Review Summary: Likely to be my biggest disappointment of 2026.
As a musician myself, what I’m about to talk about is something I often wrestle with, and I’m sure it’s something many other musicians have thought about at one time or another. Anyone who’s read a review of mine regarding a virtuoso solo artist will know; I’m not looking for 30 minutes of blistering finger gymnastics – I’m looking for a record that showcases those incredible abilities and translates them into great songs. Unfortunately, from experience, you’d be surprised how hard that is to pull off for some of these unbelievable players, getting lost in their own self-indulgence and having the music become ostentatious and shallow. It’s the type of sound where there’s a lot going on but you’re getting no value out of what you’re hearing. For me music with feeling, mood, or lateral thinking will always supersede proficiency, and fundamentally what I mean by that is, when I connect with music it’s because there’s, generally, tangible substance behind what I’m hearing. There could be a song I hear which only plays one note, but if that note is played with unrelenting zeal, or is executed with an unorthodox approach that makes it engaging to listen to, then that’s all that matters.
Personally, it’s about how you arrange and approach those notes, and as a musician and songwriter myself with a limited skillset – in that I couldn’t fathom the kind of stuff Ichika Nito can play – I occasionally ponder over whether I would want that level of talent, and if I did, how would I approach writing music knowing I had an omnipotent well of sounds to draw from. With me being all too aware of my limitations as a player, I compensate by trying to think outside of the box, doing things which might be considered a little unconventional. And in a way, I guess I feel a sense of gratitude for those technical restrictions and the hardships that come with it, because it makes me really dig hard to find stuff that sounds good to me.

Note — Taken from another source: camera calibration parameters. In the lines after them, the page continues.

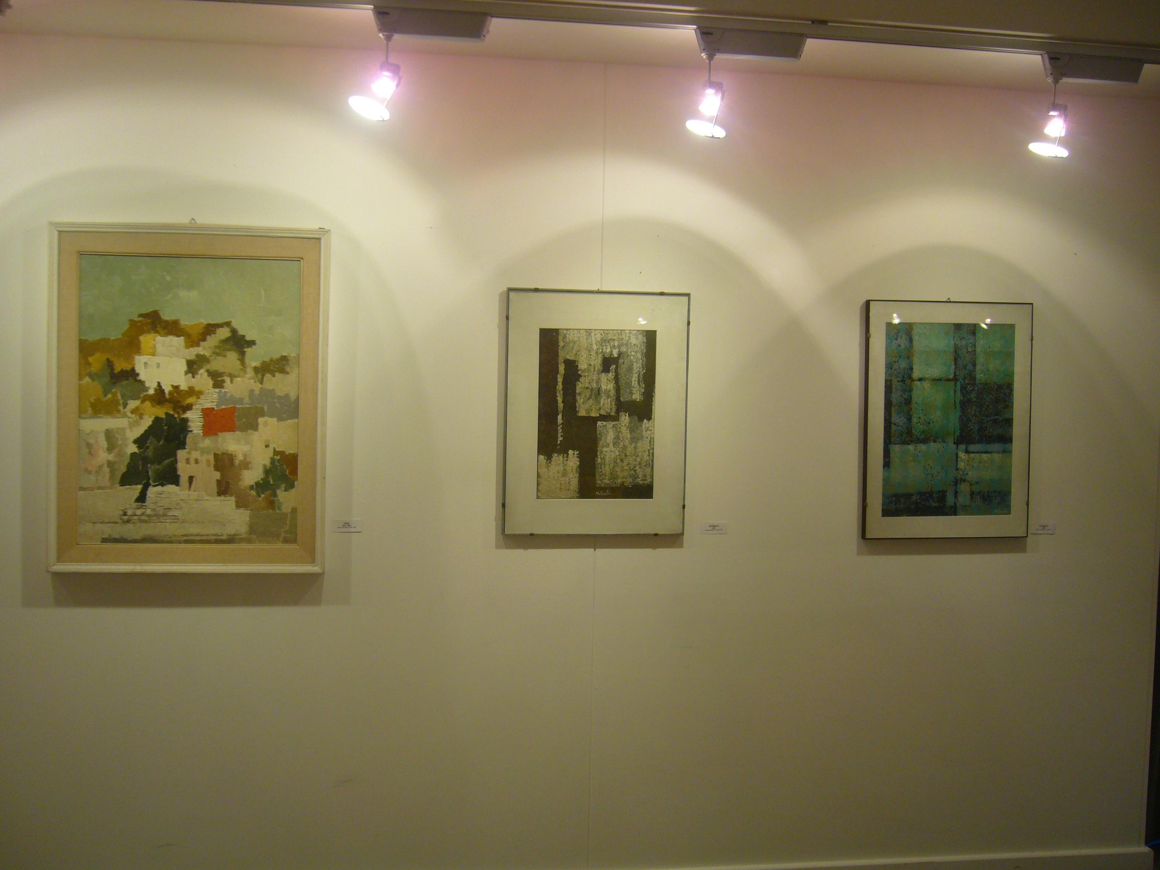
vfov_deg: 36.0
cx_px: 580
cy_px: 435
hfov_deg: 46.8
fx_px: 1340
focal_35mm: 40
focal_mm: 6.6
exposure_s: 1/20
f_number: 3
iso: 100
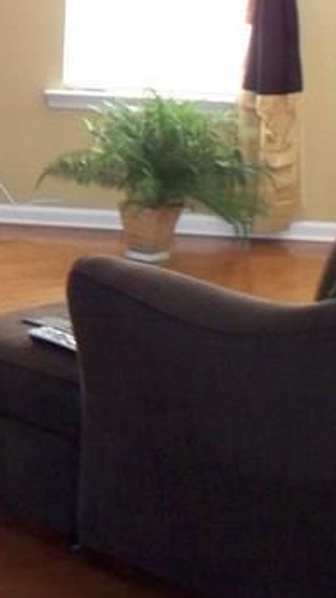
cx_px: -214
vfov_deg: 18.4
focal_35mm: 115
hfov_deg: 10.1
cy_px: 93
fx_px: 1824
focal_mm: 7.54
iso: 320
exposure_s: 1/60
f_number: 2.8
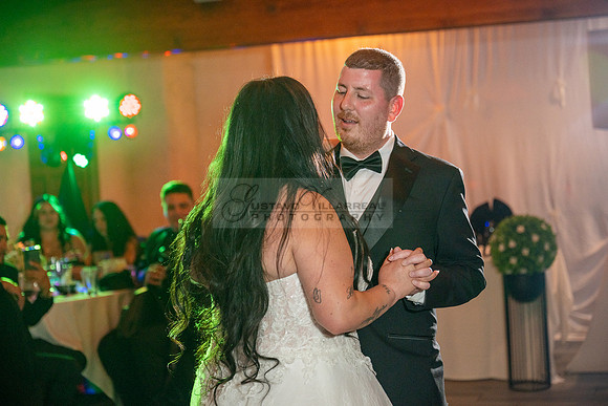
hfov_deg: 28.8
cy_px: 203
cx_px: 304
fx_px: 1182
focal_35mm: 70
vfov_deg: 19.5
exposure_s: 1/200
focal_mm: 70
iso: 800
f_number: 3.2
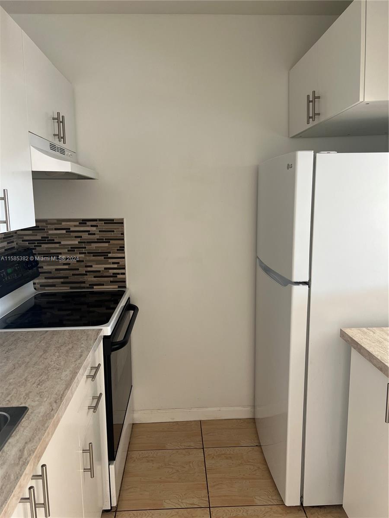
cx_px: 194
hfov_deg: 53.1
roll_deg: +0.3
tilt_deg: -9.5
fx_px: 390
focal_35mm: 26
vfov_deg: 67.3
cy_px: 259
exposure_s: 1/121
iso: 100
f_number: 1.5
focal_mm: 5.7
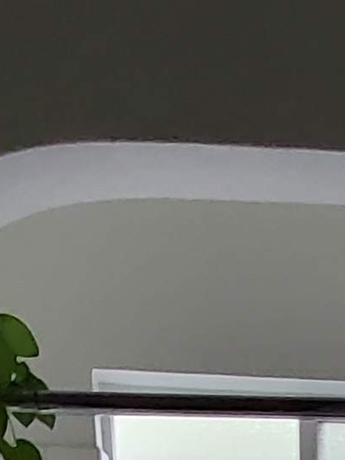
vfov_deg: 19.6
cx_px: 350
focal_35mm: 62
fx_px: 824
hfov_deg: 22.7
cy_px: 893
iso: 250
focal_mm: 1.13
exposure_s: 1/60
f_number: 2.2
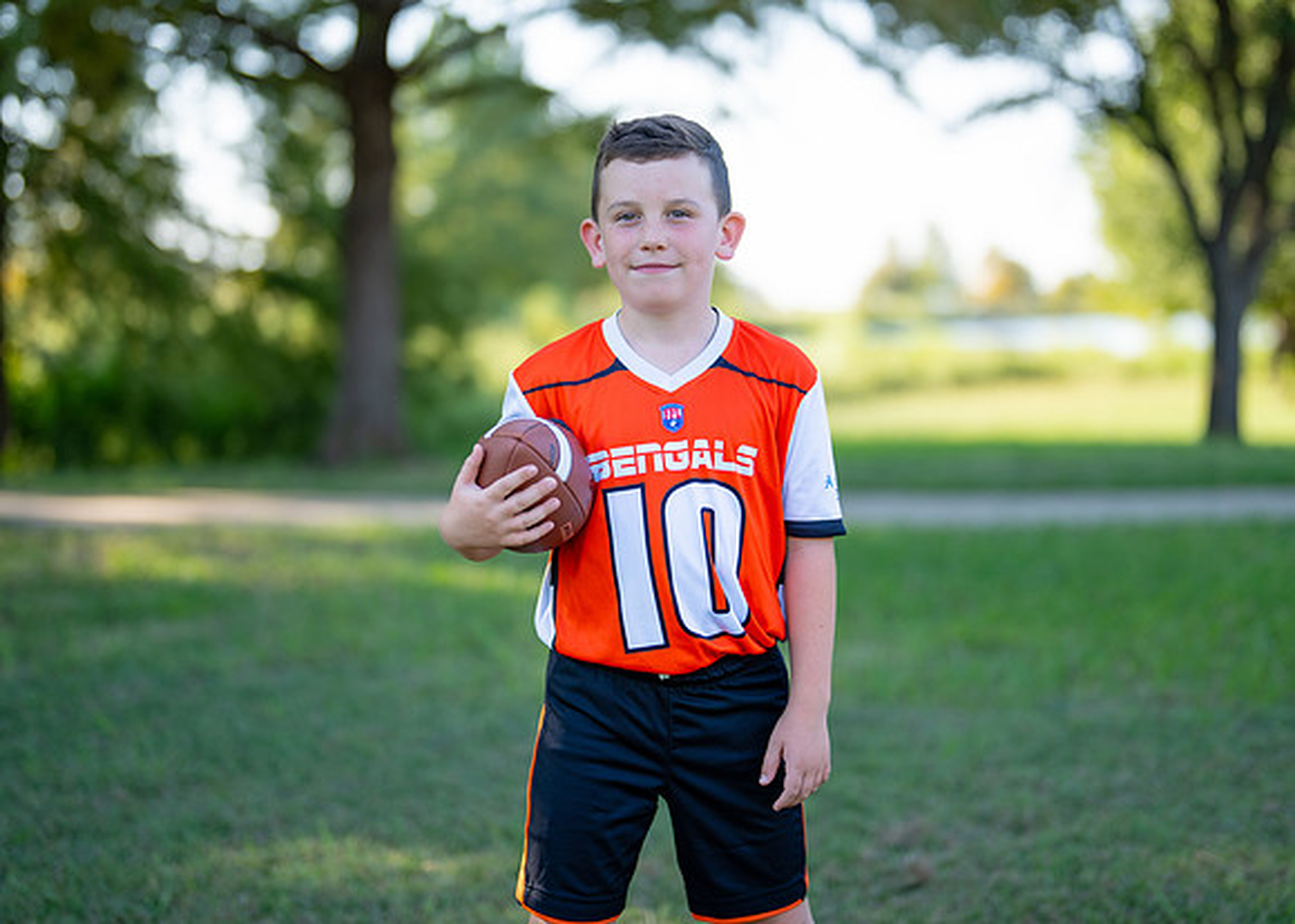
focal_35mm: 61
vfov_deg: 23.3
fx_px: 2235
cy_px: 391
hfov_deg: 32.3
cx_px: 690
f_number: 1.2
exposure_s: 1/1600
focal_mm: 50
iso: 100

It’s raw, a little flawed, off-kilter, and ugly at times, but that human element is at the forefront – an element I strive to discover when listening to new music.
So, how do my internal ramblings fall into Ichika Nito’s highly anticipated debut album? Well, this is a guy I’ve been following for a while now and his music has always torn me down the middle. For the most part, Ichika has largely built a career on fast-paced shredders that clock in at just under two minutes, and while a lot of them fall into that cookie-cutter YouTube shredder scene, he has songs like “Orb”, “Awakening” and “i miss you” which display the insane technical prowess he’s known for, but not at the expense of the songs themselves. The aforementioned tracks have a reverie-like quality to them and create a really nourishing mood that makes you want more (when you consider how short the tracks are). So, when Nito announced
The Moon’s Elbow, I was pretty excited to hear a full-length from him in the hope it would deliver on that alluring quality I just mentioned, while avoiding some of the rakes he’s known for stepping on.
Unfortunately,
The Moon’s Elbow is a pretty devastating and derivative disappointment. The album sets off strong enough, with “Where I Begin” serving up a gorgeous serenade of gossamer licks in this soft, dream-esque cloud of sounds that welcome you in, but this is short-lived and immediately throws you into a head-pounding hellscape of soulless electronics and drums, enshrined in the super-pristine, highly processed modern production sound I’ve been heavily critical of in recent years.
The Moon’s Elbow feels extremely dated and apes a lot of the sounds and styles from Polyphia’s flawed-but-decent 2021 record,
Remember That You Will Die. However, when you consider for a moment that that record came out 4 years ago, it really puts into perspective how much this production style has aged for the worse. There are a couple of decent moments on here, like the aforementioned album opener, “The Moon’s Elbow” and “we weren’t, were we?” for capturing that
something Nito has shown us in the past, but the awful production manages to subjugate and ruin the organic essence of even these stripped back numbers. While the rest of the album has a banquet of dated and cliché ideas, and a bunch of terrible vocal guest spots adding further insult to injury. As I opened up with in this review, it’s a bemusing thing to think about
: the kind of skill Ichika Nito holds, and yet the best
The Moon’s Elbow can come up with is a collection of archaic ideas being filtered through a production devoid and stripped of all its humanity. It's a real shame.